One of the benefits of a distributed architecture is that we gain huge potential for re-use by creating services and publishing their interfaces in some form or another. What that then means is that releases of a client application are not necessarily closely synchronized with releases of the underlying services. So, a new version of a business application may be released that uses the same old reliable service it's been using for a year. How shall we then apply a single release tag in this case?

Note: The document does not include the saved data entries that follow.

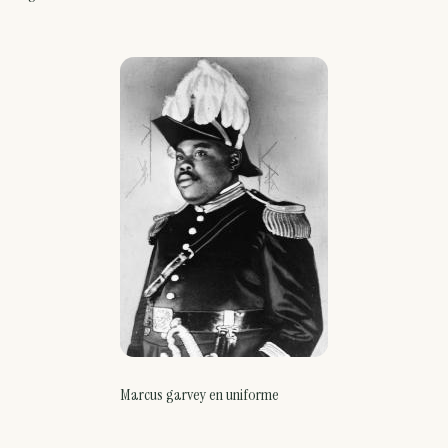
Marcus garvey en uniforme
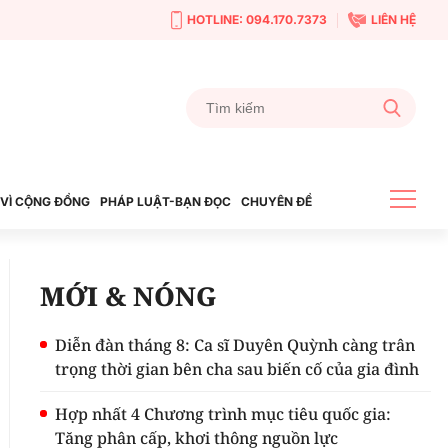
HOTLINE: 094.170.7373
LIÊN HỆ
VÌ CỘNG ĐỒNG
PHÁP LUẬT-BẠN ĐỌC
CHUYÊN ĐỀ
MỚI & NÓNG
Diễn đàn tháng 8: Ca sĩ Duyên Quỳnh càng trân
trọng thời gian bên cha sau biến cố của gia đình
Hợp nhất 4 Chương trình mục tiêu quốc gia:
Tăng phân cấp, khơi thông nguồn lực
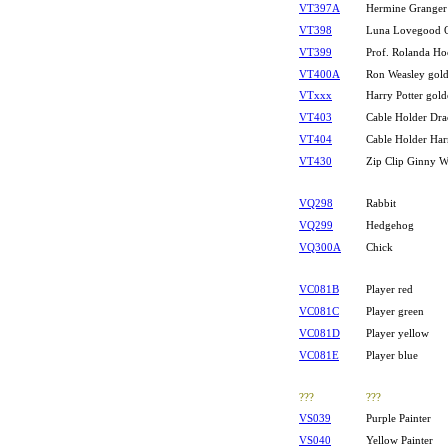
VT397A
Hermine Granger
VT398
Luna Lovegood Q
VT399
Prof. Rolanda Ho
VT400A
Ron Weasley gol
VTxxx
Harry Potter gol
VT403
Cable Holder Dr
VT404
Cable Holder Har
VT430
Zip Clip Ginny W
VQ298
Rabbit
VQ299
Hedgehog
VQ300A
Chick
VC081B
Player red
VC081C
Player green
VC081D
Player yellow
VC081E
Player blue
???
???
VS039
Purple Painter
VS040
Yellow Painter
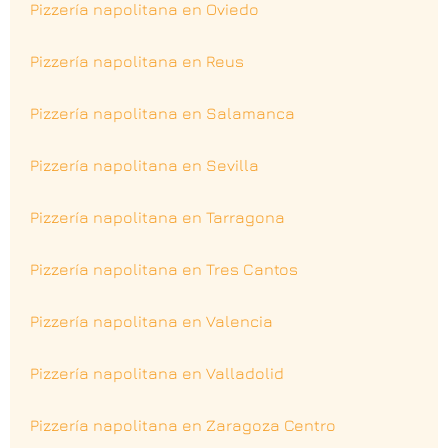
Pizzería napolitana en Oviedo
Pizzería napolitana en Reus
Pizzería napolitana en Salamanca
Pizzería napolitana en Sevilla
Pizzería napolitana en Tarragona
Pizzería napolitana en Tres Cantos
Pizzería napolitana en Valencia
Pizzería napolitana en Valladolid
Pizzería napolitana en Zaragoza Centro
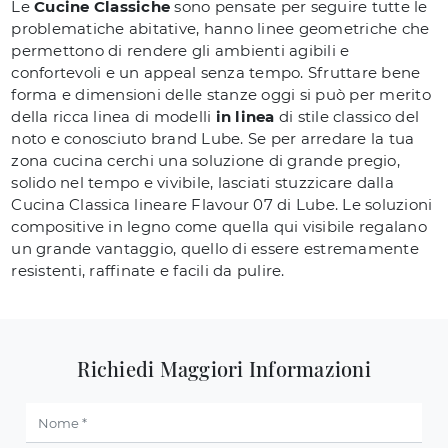
Le
Cucine Classiche
sono pensate per seguire tutte le
problematiche abitative, hanno linee geometriche che
permettono di rendere gli ambienti agibili e
confortevoli e un appeal senza tempo. Sfruttare bene
forma e dimensioni delle stanze oggi si può per merito
della ricca linea di modelli
in linea
di stile classico del
noto e conosciuto brand Lube. Se per arredare la tua
zona cucina cerchi una soluzione di grande pregio,
solido nel tempo e vivibile, lasciati stuzzicare dalla
Cucina Classica lineare Flavour 07 di Lube. Le soluzioni
compositive in legno come quella qui visibile regalano
un grande vantaggio, quello di essere estremamente
resistenti, raffinate e facili da pulire.
Richiedi Maggiori Informazioni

Nevertheless, it's a fair question, but one that requires a non-trivial answer to be meaningful.

Don Branson
"So, a new version of a business application may be released that uses the same old reliable service it's been using for a year" - based on my experience, business applications tend not to be so reliable, especially in development environments.
Ferdeen
@Ferds: Not quite sure I get your meaning. I don't think we're talking about dev environments here. It sounded like the situation is occurring in a UA environment. And I have seen this exact situation in more than one environment.
Don Branson
That was misleading. I meant different environments, especially unstable ones. Even in these different environments you (develops, business users and managers) need to know what the current "enterprise" version is.
Ferdeen
+2  A: 

I think the problem is that you and your testing manager are speaking of two different things. Assembly versions are great for assemblies, but your test manager is speaking of a higher-level version, a "system version", if you will. At least that's my read of your post.

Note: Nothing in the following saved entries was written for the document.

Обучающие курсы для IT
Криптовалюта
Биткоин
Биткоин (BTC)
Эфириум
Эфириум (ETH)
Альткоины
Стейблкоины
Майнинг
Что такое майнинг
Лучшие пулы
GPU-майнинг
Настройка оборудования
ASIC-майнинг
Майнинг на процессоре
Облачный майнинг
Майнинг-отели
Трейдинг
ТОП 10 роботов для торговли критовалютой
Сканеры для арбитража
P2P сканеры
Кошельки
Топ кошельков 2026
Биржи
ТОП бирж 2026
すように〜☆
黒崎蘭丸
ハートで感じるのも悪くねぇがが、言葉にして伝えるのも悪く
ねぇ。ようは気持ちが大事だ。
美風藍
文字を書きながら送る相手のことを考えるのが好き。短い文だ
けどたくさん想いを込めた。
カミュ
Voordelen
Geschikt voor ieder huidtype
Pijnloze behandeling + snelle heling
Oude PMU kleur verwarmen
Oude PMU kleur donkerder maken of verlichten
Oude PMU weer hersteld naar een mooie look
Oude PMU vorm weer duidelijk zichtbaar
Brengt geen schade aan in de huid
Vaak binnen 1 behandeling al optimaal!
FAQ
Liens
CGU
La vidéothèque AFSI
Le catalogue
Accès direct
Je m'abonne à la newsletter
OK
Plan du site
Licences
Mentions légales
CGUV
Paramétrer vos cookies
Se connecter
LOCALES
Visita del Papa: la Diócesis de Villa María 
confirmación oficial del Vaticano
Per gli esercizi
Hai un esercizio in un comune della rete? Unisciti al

What you have to do in such situations is map all of your different component assemblies into a system version. You say something along the lines of "Version 1.5 of the system is composed of Foo.Bar.dll v1.4.6 and Baz.Qux.dll v2.6.7 and (etc.)". Hell, in a distributed system, you may want different versions for each of your services, which may in and of themselves, be composed of different versions of .dlls. You might say, for example: "Version 1.5 of the system is composed of the Foo service v1.3, which is composed of Foo.dll v1.9.3 and Bar.dll v1.6.9, and the Bar service v1.9, which is composed of Baz.dll v1.8.2 and Qux.dll v1.5.2 and (etc.)".

Doing stuff like this is typically the job of the software architect and/or build manager in your organization.

There are a number of tools that you can use to handle this issue that have nothing to do with your language of choice. My personal favorite is currently Jira, which, in addition to bug tracking, has great product versioning and roadmapping support.